Propeller Optimization Gains Importance as Focus Turns to Efficiency
The green transition in shipping is centered squarely on alternative fuels, but efficiency is critical as well. An efficient ship needs less energy to operate, and as the IMO's new emissions rules take effect, higher efficiency translates into lower cost of compliance. This has created a bigger role for suppliers like Berg Propulsion, the Swedish propeller builder known for maximizing efficiency. To learn more, TME caught up with Mattias Dombrowe, Business Manager – Electrical System Integration, Berg Propulsion to hear about how propeller configuration can lower fuel cost - and bring existing ships into line with new regulations.
TME: How is the decarbonization drive changing the propulsion market?
We see that decarbonization and efficiency are the way of the future, and the CII and EEXI are a big driver for us. Shipowners need to meet these requirements. If we look at the business model for propulsion changes in the past, we used to focus on the return on investment - but now it's more about what it takes to be allowed to operate under the new rules.
TME: What kind of efficiency gains are possible with changes to the propeller?

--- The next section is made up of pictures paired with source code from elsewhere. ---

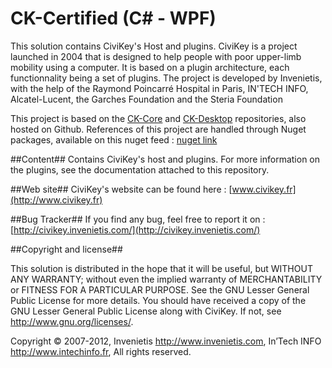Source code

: CK-Certified (C# - WPF)
==========
This solution contains CiviKey's Host and plugins.
CiviKey is a project launched in 2004 that is designed to help people with poor upper-limb mobility using a computer.
It is based on a plugin architecture, each functionnality being a set of plugins.
The project is developed by Invenietis, with the help of the Raymond Poincarré Hospital in Paris, IN'TECH INFO, Alcatel-Lucent, the Garches Foundation and the Steria Foundation

This project is based on the [CK-Core](https://github.com/Invenietis/ck-core) and [CK-Desktop](https://github.com/Invenietis/ck-desktop) repositories, also hosted on Github.
References of this project are handled through Nuget packages, available on this nuget feed : [nuget link](https://get-package.net/CiviKey/JGHRN6ACE2MXNXGRMMMTYXFXUJYRWXGRHDNLWCJD24NVXZGE2ZRXY79C5JFC3DAC4J4WHUYXCMMMXHS5MZRCNMW3YCKX2N9FUJBTSCGVFC9VWSSFNGGZ3YDV7J9Q67QF6GRYN2SEUD9Q3DJF4Z6V29FXF8TVY3SVV8UZ2JJR7G6BHJDER2HC6BSXTMFT38DV7Z6LY6GXYC6XS/api/v2)

##Content##
Contains CiviKey's host and plugins.
For more information on the plugins, see the documentation attached to this repository.

##Web site##
CiviKey's website can be found here : [www.civikey.fr](http://www.civikey.fr)

##Bug Tracker##
If you find any bug, feel free to report it on : [http://civikey.invenietis.com/](http://civikey.invenietis.com/)

##Copyright and license##

This solution is distributed in the hope that it will be useful, 
but WITHOUT ANY WARRANTY; without even the implied warranty of
MERCHANTABILITY or FITNESS FOR A PARTICULAR PURPOSE.  See the 
GNU Lesser General Public License for more details. 
You should have received a copy of the GNU Lesser General Public License 
along with CiviKey.  If not, see <http://www.gnu.org/licenses/>. 
 
Copyright © 2007-2012,
    Invenietis <http://www.invenietis.com>,
    In’Tech INFO <http://www.intechinfo.fr>,
All rights reserved.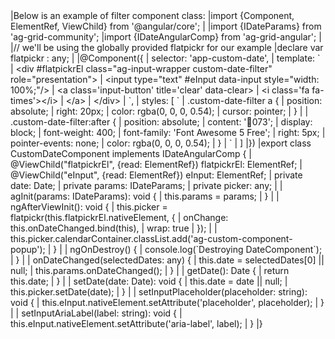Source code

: <framework-specific-section frameworks="angular">
|Below is an example of filter component class:
</framework-specific-section>

<framework-specific-section frameworks="angular">
<snippet transform={false}>
|import {Component, ElementRef, ViewChild} from '@angular/core';
|
|import {IDateParams} from 'ag-grid-community';
|import {IDateAngularComp} from 'ag-grid-angular';
|
|// we'll be using the globally provided flatpickr for our example
|declare var flatpickr : any;
|
|@Component({
|    selector: 'app-custom-date',
|    template: `
|      &lt;div #flatpickrEl class="ag-input-wrapper custom-date-filter" role="presentation">
|      &lt;input type="text" #eInput data-input style="width: 100%;"/>
|      &lt;a class='input-button' title='clear' data-clear>
|        &lt;i class='fa fa-times'>&lt;/i>
|      &lt;/a>
|      &lt;/div>
|    `,
|    styles: [        `
|            .custom-date-filter a {
|                position: absolute;
|                right: 20px;
|                color: rgba(0, 0, 0, 0.54);
|                cursor: pointer;
|            }
|
|            .custom-date-filter:after {
|                position: absolute;
|                content: '073';
|                display: block;
|                font-weight: 400;
|                font-family: 'Font Awesome 5 Free';
|                right: 5px;
|                pointer-events: none;
|                color: rgba(0, 0, 0, 0.54);
|            }
|        `
|    ]
|})
|export class CustomDateComponent implements IDateAngularComp {
|    @ViewChild("flatpickrEl", {read: ElementRef}) flatpickrEl: ElementRef;
|    @ViewChild("eInput", {read: ElementRef}) eInput: ElementRef;
|    private date: Date;
|    private params: IDateParams;
|    private picker: any;
|
|    agInit(params: IDateParams): void {
|        this.params = params;
|    }
|
|    ngAfterViewInit(): void {
|        this.picker = flatpickr(this.flatpickrEl.nativeElement, {
|            onChange: this.onDateChanged.bind(this),
|            wrap: true
|        });
|
|        this.picker.calendarContainer.classList.add('ag-custom-component-popup');
|    }
|
|    ngOnDestroy() {
|        console.log(`Destroying DateComponent`);
|    }
|
|    onDateChanged(selectedDates: any) {
|        this.date = selectedDates[0] || null;
|        this.params.onDateChanged();
|    }
|
|    getDate(): Date {
|        return this.date;
|    }
|
|    setDate(date: Date): void {
|        this.date = date || null;
|        this.picker.setDate(date);
|    }
|
|    setInputPlaceholder(placeholder: string): void {
|        this.eInput.nativeElement.setAttribute('placeholder', placeholder);
|    }
|
|    setInputAriaLabel(label: string): void {
|        this.eInput.nativeElement.setAttribute('aria-label', label);
|    }
|}
</snippet>
</framework-specific-section>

There is a wide range, depending on the vessel and the operating profile. The largest gains are possible when you have a substantial variation between the vessel's design speed and the speed at which it actually operates. If the ship has a propeller that is not optimized for its real operating speed, and then you install a new propeller blades optimized for that speed, then you make a significant gain. In that case, there will be a clear difference.
It really varies for each and every project, but on average, we see efficiency improvements in the range of six to 12 percent. We do not want to brag, but in one of our very best cases, the difference was 20 percent.

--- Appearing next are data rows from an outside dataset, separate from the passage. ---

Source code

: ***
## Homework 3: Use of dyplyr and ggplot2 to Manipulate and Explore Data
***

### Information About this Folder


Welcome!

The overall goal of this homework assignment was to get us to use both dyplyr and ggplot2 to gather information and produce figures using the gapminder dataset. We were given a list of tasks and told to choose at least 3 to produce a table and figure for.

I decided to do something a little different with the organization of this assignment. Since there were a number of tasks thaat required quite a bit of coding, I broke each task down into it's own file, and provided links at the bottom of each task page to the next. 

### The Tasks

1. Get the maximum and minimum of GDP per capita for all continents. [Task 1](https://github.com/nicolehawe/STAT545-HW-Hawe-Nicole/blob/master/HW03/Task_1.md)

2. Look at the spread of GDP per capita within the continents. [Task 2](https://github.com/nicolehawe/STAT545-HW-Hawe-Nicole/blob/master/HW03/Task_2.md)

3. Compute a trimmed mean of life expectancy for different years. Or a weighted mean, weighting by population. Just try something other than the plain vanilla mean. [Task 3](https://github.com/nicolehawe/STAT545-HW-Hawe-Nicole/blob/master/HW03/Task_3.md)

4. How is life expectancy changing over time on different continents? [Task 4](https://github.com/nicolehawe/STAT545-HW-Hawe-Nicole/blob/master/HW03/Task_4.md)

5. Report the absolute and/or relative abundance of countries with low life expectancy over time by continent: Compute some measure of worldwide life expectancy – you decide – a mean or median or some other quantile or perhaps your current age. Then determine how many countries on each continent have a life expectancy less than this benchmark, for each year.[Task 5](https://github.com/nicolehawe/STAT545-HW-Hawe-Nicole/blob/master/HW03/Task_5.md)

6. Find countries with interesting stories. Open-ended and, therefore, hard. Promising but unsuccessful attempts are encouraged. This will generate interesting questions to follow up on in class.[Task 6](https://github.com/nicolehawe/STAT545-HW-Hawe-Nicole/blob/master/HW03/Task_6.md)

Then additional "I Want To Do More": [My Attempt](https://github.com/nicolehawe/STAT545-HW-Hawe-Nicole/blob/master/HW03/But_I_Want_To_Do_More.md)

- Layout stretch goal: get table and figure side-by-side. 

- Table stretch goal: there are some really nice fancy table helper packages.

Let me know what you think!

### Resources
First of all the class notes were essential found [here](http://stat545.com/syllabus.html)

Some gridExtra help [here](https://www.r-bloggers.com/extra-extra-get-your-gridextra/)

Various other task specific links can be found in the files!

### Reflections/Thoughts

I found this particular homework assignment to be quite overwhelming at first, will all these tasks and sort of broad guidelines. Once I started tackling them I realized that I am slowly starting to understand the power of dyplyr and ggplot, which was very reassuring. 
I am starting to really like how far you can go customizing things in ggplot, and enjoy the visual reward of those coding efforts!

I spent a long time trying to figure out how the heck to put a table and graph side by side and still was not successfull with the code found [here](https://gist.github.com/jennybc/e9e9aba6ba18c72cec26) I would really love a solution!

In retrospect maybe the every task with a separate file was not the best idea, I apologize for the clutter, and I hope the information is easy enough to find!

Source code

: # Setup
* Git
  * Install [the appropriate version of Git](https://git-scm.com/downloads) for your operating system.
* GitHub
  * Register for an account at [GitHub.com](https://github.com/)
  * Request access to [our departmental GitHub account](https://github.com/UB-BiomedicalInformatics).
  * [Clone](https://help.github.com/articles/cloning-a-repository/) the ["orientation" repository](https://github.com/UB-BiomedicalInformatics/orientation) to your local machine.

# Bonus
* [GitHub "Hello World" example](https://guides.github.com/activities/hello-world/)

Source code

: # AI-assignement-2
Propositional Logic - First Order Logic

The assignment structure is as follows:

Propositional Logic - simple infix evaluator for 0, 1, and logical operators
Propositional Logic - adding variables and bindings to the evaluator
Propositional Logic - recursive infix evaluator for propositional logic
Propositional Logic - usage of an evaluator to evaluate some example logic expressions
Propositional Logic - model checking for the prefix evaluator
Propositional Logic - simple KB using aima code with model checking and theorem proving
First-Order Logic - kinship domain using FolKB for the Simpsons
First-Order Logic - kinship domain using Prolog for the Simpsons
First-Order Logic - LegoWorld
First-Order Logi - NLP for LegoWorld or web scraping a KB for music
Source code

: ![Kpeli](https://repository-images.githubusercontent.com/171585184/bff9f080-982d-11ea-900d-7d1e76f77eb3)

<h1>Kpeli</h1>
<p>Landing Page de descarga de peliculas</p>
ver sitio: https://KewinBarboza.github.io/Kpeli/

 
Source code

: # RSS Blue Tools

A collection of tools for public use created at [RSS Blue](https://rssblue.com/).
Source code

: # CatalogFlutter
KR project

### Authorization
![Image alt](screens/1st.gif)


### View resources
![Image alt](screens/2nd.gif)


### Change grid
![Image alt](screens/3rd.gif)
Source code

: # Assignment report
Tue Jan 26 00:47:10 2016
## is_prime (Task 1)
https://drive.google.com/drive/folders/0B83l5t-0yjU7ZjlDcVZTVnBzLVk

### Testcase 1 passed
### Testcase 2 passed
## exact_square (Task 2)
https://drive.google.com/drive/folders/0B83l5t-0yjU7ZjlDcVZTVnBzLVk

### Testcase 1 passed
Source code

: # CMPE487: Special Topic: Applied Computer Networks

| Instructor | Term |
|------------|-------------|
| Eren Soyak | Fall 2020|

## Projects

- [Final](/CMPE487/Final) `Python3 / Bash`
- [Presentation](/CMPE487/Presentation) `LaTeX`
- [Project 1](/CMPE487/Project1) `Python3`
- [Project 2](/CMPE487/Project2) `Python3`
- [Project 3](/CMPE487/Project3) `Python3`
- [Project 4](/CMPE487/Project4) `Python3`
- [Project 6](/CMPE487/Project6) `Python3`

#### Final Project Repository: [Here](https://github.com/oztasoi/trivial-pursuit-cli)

TME: What is the process for designing the most efficient propeller for a ship?
With propeller design, it's a bit like you're designing for a race car or a monster truck. Some ships operate a lot of the time at high loads and high speeds, and some ships go slower. The key is to understand the operation profile and design a propeller for the purpose.
TME: Berg Propulsion also works quite a bit with the offshore industry - can you tell us what you're seeing in that market?
On the offshore side, we see that more vessels are coming back into service. Owners are also starting to talk about new vessels again, because since 2014 there have been very few offshore vessels ordered. The average age for a "young" offshore vessel is now about eight years.
We see that the operators are reactivating their newest vessels and upgrading them to a higher standard. For example, we are delivering extra tunnel thruster packages for offshore vessel upgrade projects for higher DP notation, including electric motors and drives. Geographically, we see the Middle East and Southeast Asia as especially active currently.
We've also recently partnered with Singapore’s Evolution Concepts to design a zero-emission offshore support vessel using our propulsion solutions, and there will be more news on that project to follow.
TME: What does Berg's scope of work look like on an advanced newbuild project?
In the past, the design process would start with the main engines, which are the largest capital investment in the vessel. Diesel engine sizes are relatively strict, and you are boxed into different power levels: you either have the six cylinder engine, or you have eight cylinder engine.
With a battery-powered vessel, the cost per kilowatt hour of power is more expensive. If we are involved early in the design process and can save 100 kilowatts on the propeller side through better efficiency, then we can save 100 kilowatts on the electric motor, the drives, the gen sets and the batteries. When you can make these changes at the level of kilowatts, as you can with a hybrid propulsion system, you can save money. That is the concept that we are sharing with our customers - the value of having us involved early in the discussions. From the outset, we really try to understand how they're going to use the vessel so that we can tailor the full system to their needs.
Since Berg also offers electrical integration, we understand the full package for hybrid vessels, from the propeller wash all the way to the power generation. We build complete systems, including the operator's controls and automation. By making hybrid systems simple for the crew to operate, we can help them take advantage of each system's maximum efficiency.